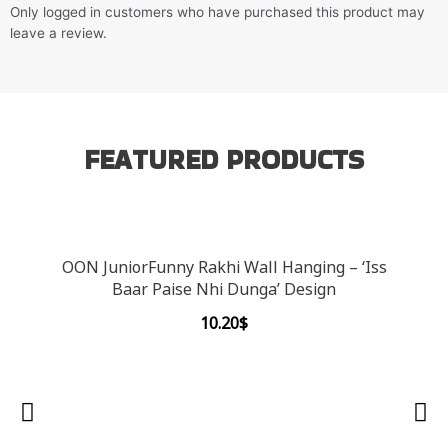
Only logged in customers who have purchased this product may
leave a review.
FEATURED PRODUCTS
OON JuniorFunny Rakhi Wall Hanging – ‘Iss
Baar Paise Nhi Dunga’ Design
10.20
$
...
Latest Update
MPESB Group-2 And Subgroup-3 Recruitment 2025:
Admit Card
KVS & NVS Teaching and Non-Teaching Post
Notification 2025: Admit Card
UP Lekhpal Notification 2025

■ **Job item**: How many lines in the entries above contain the word "Admit"? Reply with the number only.

■ **Answer section**: 2